Staphylococcus aureus, Staphylococcus hyicus, and Staphylococcus chromogenes are known to cause skin infections in human or animals by producing exfoliative toxins (ETs). Staphylococcus pseudintermedius can also cause canine pyoderma, but no exfoliative toxins or similar toxins have been reported. PCR with degenerate primers targeted to the conserved regions in ETA, ETB, and ETD from S. aureus and SHETB from S. hyicus, and subsequent chromosome walking identified a novel gene, designated as exi (exfoliative toxin of pseudintermedius) in S. pseudintermedius. EXI had significant homologies with the exfoliative toxins (43-68% identity), particularly with ETB (67.1%), ETD (67.9%), and SHETB (65.1%). Phylogenetic analysis showed close relation between EXI and ETB with a bootstrap value of 80%. Neonatal mice injected with the crude proteins from the culture supernatant or recombinant EXI showed gross blisters and/or characteristic skin exfoliation. The prevalence of exi assessed by dot-blot hybridization was 23.3% (10/43) in S. pseudintermedius isolates from canine pyoderma. The EXI reported herein is the first exfoliative toxin identified in S. pseudintermedius.

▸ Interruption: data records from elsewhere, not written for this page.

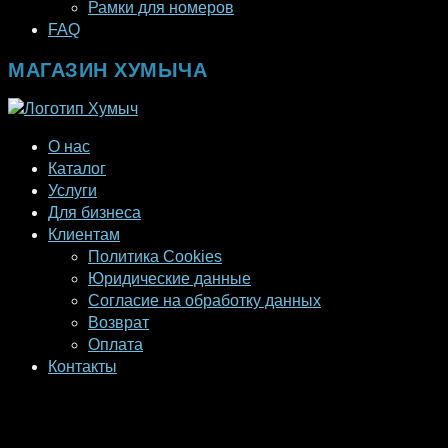
Рамки для номеров
FAQ
МАГАЗИН ХУМЫЧА
О нас
Каталог
Услуги
Для бизнеса
Клиентам
Политика Cookies
Юридические данные
Согласие на обработку данных
Возврат
Оплата
Контакты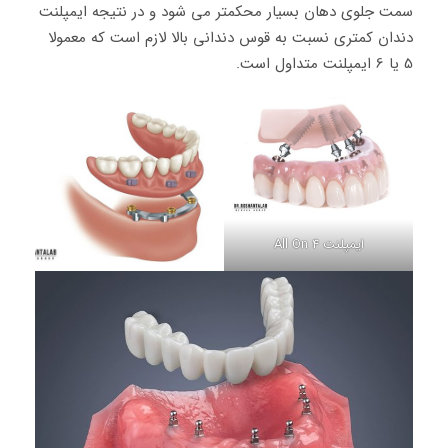
سمت جلوی دهان بسیار محکمتر می شود و در نتیجه ایمپلنت
دندان کمتری نسبت به قوس دندانی بالا لازم است که معمولا
5 یا 6 ایمپلنت متداول است.
ایمپلنت All On 4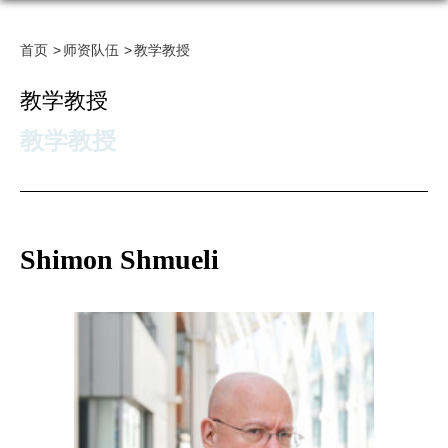
首页
师资队伍
教学教授
教学教授
教学教授
Shimon Shmueli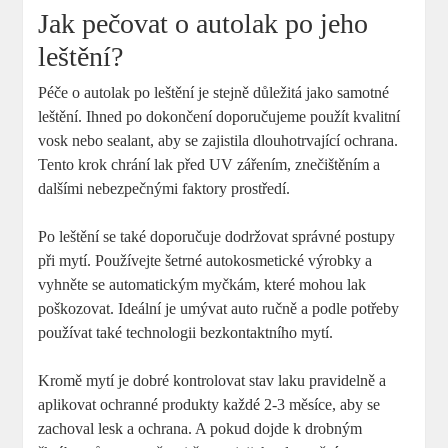
Jak pečovat o autolak po jeho
leštění?
Péče o autolak po leštění je stejně důležitá jako samotné
leštění. Ihned po dokončení doporučujeme použít kvalitní
vosk nebo sealant, aby se zajistila dlouhotrvající ochrana.
Tento krok chrání lak před UV zářením, znečištěním a
dalšími nebezpečnými faktory prostředí.
Po leštění se také doporučuje dodržovat správné postupy
při mytí. Používejte šetrné autokosmetické výrobky a
vyhněte se automatickým myčkám, které mohou lak
poškozovat. Ideální je umývat auto ručně a podle potřeby
používat také technologii bezkontaktního mytí.
Kromě mytí je dobré kontrolovat stav laku pravidelně a
aplikovat ochranné produkty každé 2-3 měsíce, aby se
zachoval lesk a ochrana. A pokud dojde k drobným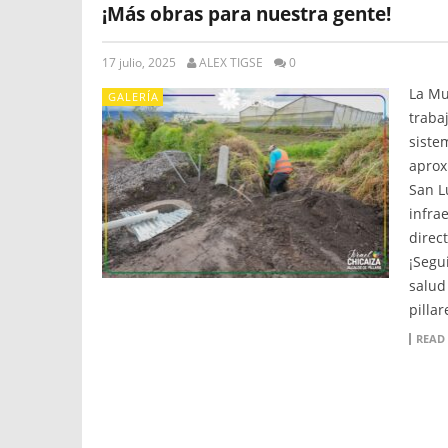
¡Más obras para nuestra gente!
17 julio, 2025
ALEX TIGSE
0
La Mu
GALERÍA
traba
siste
aprox
San L
infra
direc
¡Segu
salud 
pillar
READ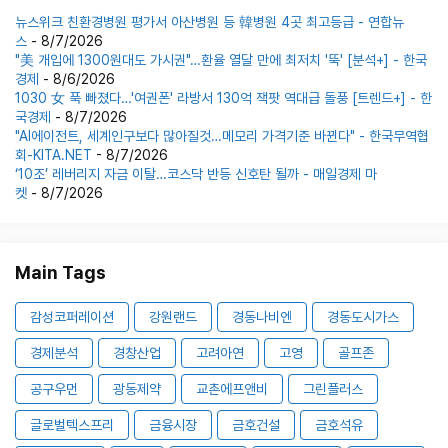
뉴스위크 친환경병원 평가서 아산병원 등 韓병원 4곳 최고등급 - 연합뉴
스
- 8/7/2026
"美 개입에 1300원대도 가시권"…환율 열달 만에 최저치 '뚝' [분석+] - 한국
경제
- 8/6/2026
1030 女 푹 빠졌다…'여권폰' 라방서 130억 잭팟 역대급 돌풍 [트렌드+] - 한
국경제
- 8/7/2026
"AI에이전트, 세계인구보다 많아질것…메모리 가격기준 바뀐다" - 한국무역협
회-KITA.NET
- 8/7/2026
‘10조’ 레버리지 자금 이탈…코스닥 반등 신호탄 될까 - 매일경제 마
켓
- 8/7/2026
Main Tags
감성코퍼레이션
강원랜드
경동나비엔
경동도시가스
경제분석
경창산업
고려아연
고영
골프존
공구우먼
광동제약
교촌에프앤비
그린플러스
글로벌텍스프리
금융시장
금호건설
금호석유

Prevalence and characterization of leukotoxin-producing Staphylococcus intermedius in Isolates from dogs and pigeons.

Staphylococcus intermedius isolates from dogs (n = 44) and pigeons (n = 62) were categorized into 12 types by intergenic ribosomal DNA spacer polymorphism analysis. All isolates from pigeons were lukS positive and all isolates from dogs were lukS and lukF positive by dot blot analysis. The mean leukotoxicity titer for dog isolates was at least 129-fold higher than that for pigeon isolates.